Tive um bebé na Unidade de Neonatologia
durante quase um mês após o nascimento. Eu vivia a cerca de 20km da maternidade
e todos os dias ia com a mãe passar o dia na Unidade de Neonatologia. Ida e
volta, eram 40km por dia. Com o cansaço, a preocupação e a tensão acumulados,
aquelas viagens diárias pareciam intermináveis e eram particularmente penosas.

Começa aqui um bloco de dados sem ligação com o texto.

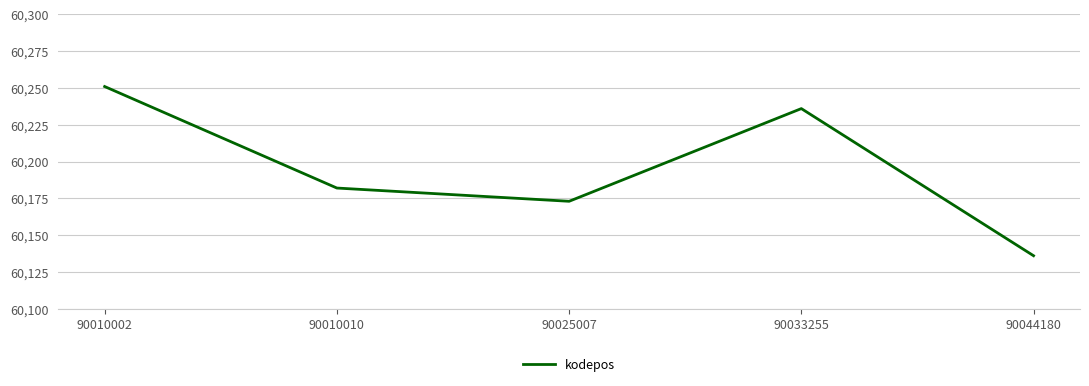

Reading left to right, transcribe all the data shown in this chart.

60251	60182	60173	60236	60136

No Alentejo, conheci uma mulher
que teve um bebé prematuro e de muito baixo peso. O bebé teve de ficar (se a memória não me falha) três meses na incubadora. A única Unidade de Cuidados
Intensivos Neonatais (UCIN) em todo o Alentejo ficava em Évora. Todos os dias,
aquela mãe (que tinha mais dois filhos pequenos) fez viagens de muitas dezenas
de quilómetros em cada sentido para poder acompanhar diariamente o seu bebé. O
que só foi possível com a solidariedade local na vila onde vivia e a preciosa
ajuda dos bombeiros locais, que a transportavam. Quando conheci a mulher, essa
fase da incubadora já tinha passado e o bebé já estava em casa. Mas quando
falava nessas viagens os seus olhos ainda ficavam molhados.
De acordo com a proposta da
nova rede nacional de referenciação materna e da criança (datada do início de 2015, mas só agora em consulta pública), propõe-se agora encerrar
a UCIN de Évora (o Hospital de Évora deixa de ser “hospital de apoio perinatal
diferenciado”, para passar a ser apenas “hospital de apoio perinatal”), o que,
a concretizar-se, tornaria o Alentejo na única região
do país sem unidades de cuidados intensivos neonatais(*). Não é por falta de
condições de funcionamento: a UCIN de Évora tem todas as condições para receber
os prematuros. A justificação para o fecho é o facto de nascerem menos de 3000
crianças por ano no Alentejo (2735 nascimentos em 2013(**)) e de haver uma
autoestrada para Lisboa.
Planeia-se transferir os bebés
para Lisboa. E os pais? Alguém se lembrou deles?
“Uma autoestrada para Lisboa”? Sim,
há uma autoestrada para Lisboa a partir de Évora, Estremoz ou Elvas. Mas e o
resto do Alentejo? Estamos a falar de todo o Alentejo. O que não faltam são povoações
no Alentejo que não são servidas por autoestrada e muitas ficam longe das
autoestradas e a uma distância-tempo de Lisboa muito considerável. Problema que
se estende até a povoações servidas por autoestrada: no caso de Estremoz, por
exemplo, se não se apanhar grandes engarrafamentos em Lisboa, são perto de quatro
horas ida e volta. Quatro horas! E isto, note-se, para quem tem carro...
É unânime, na comunidade médica
neonatal, o entendimento de que é muito importante para o bebé numa incubadora - pode ser mesmo um dos motores determinantes da sua sobrevivência - a presença dos
pais (cuja entrada é, por isso, permitida, sem restrições, 24h/dia, na
unidade de cuidados intensivos pré-natais). E isto sem esquecer a enorme importância
para um bebé prematuro do aleitamento com leite materno.
Por seu turno, para uma mãe e
para um pai, dificultar desta forma a possibilidade de estarem perto do seu
filho recém-nascido e em perigo de vida é desumano.
Esperemos que haja bom senso
por parte do Governo e que esta vergonhosa proposta de encerramento (à qual o Hospital de Évora declarou hoje opor-se) seja afastada.
(*) Nota: o mesmo problema já existe para todo o
interior da Região Centro (basicamente, a Beira Interior), que está dependente de Coimbra. Do interior salva-se o interior da Região Norte (Trás-os-Montes), que fica com apoio perinatal diferenciado.
(**) Os dados do INE indicam 5292 nascimentos em 2013, de mães residentes no Alentejo. Em 2015, o n.º de nascimentos aumentou para 5512.